Another interesting third-party product is The Mesa Group's Automated Real-Time Translation module for Live Communications Server. You type your data into Windows Messenger in English and your correspondent receives the information in his or her native language, and vice versa. This module facilitates translation between various languages and English and supports several alphabets, including Chinese, Arabic, Cyrillic, and Latin. Language translation is often an inexact science, but the custom dictionaries support lexicons, jargon, slang, abbreviations, acronyms, and dialects. The value of such a tool is questionable for everyday use, but you can imagine scenarios in which it might prove useful: information services in foreign countries or maybe even international dating services.

Siemens's OpenScape is a real-time collaboration environment built on top of Live Communications Server. OpenScape uses Live Communications Server's presence features to determine whether an employee is available. For example, imagine you want to virtually convene your team members who are available by phone with audio-only capability, logged on to the network with audio and video capability, or on mobile devices. OpenScape uses Live Communications Server presence information about the various users to determine the best mode of communications with which to contact each user and engage him or her in the meeting.

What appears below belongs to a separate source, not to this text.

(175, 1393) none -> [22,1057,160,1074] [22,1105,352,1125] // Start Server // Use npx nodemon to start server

Fenestrae Communication Server and RADVISION's IMfirst also offer interesting additions to Live Communications Server's core functionality. Fenestrae has long been involved in the enterprise fax and Short Message Service (SMS) messaging arena, so to see the company integrate this kind of extensibility into Live Communications Server isn't surprising. Similarly, SIP's growing importance as a session protocol for audio and videoconferencing has spurred RADVISION into action, resulting in integration between Live Communications Server's peer-to-peer (P2P) messaging capability with the more sophisticated functionality you expect to see in a bona fide multiparty audio and videoconferencing solution.

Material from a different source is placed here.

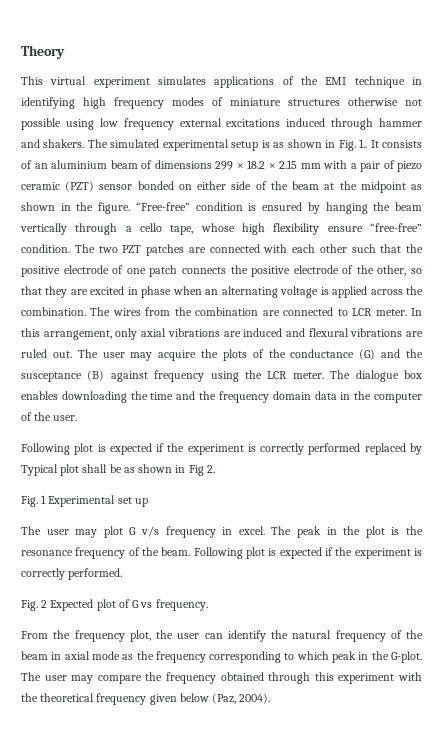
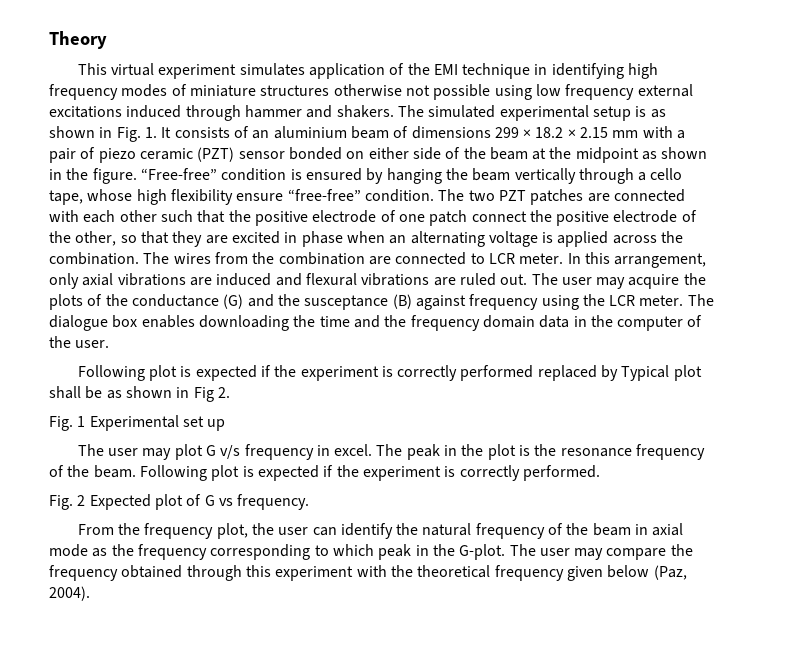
[214,76,275,88] applications -> [308,63,385,79] application
[359,139,368,148] 1.. -> [144,127,157,138] 1.
[181,267,226,274] connects -> [471,211,527,222] connect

Preparing for Tomorrow's Enterprise IM
Strong similarities exist between the development of IM-based communication systems today and the development of the email systems of yesterday. Standards are emerging—the ongoing battle between SIMPLE and Jabber's Extensible Messaging and Presence Protocol (XMPP) is reminiscent of the X.400 versus SMTP face-off. Similarly, although widespread adoption of IM systems is increasing, widespread interoperability isn't. Even discrete deployments of Live Communications Server in one company are unable to easily communicate with Live Communications Server deployments in another company. Simplifying interorganizational Live Communications Server communication and enabling federated Live Communications Server topologies is high on Microsoft's radar for the next version of its product, code-named Vienna. You can expect to see Live Communications Server mature into a more mainstream product for Microsoft. As it does, you'll see Microsoft make improvements in the areas of manageability, reporting, and archiving.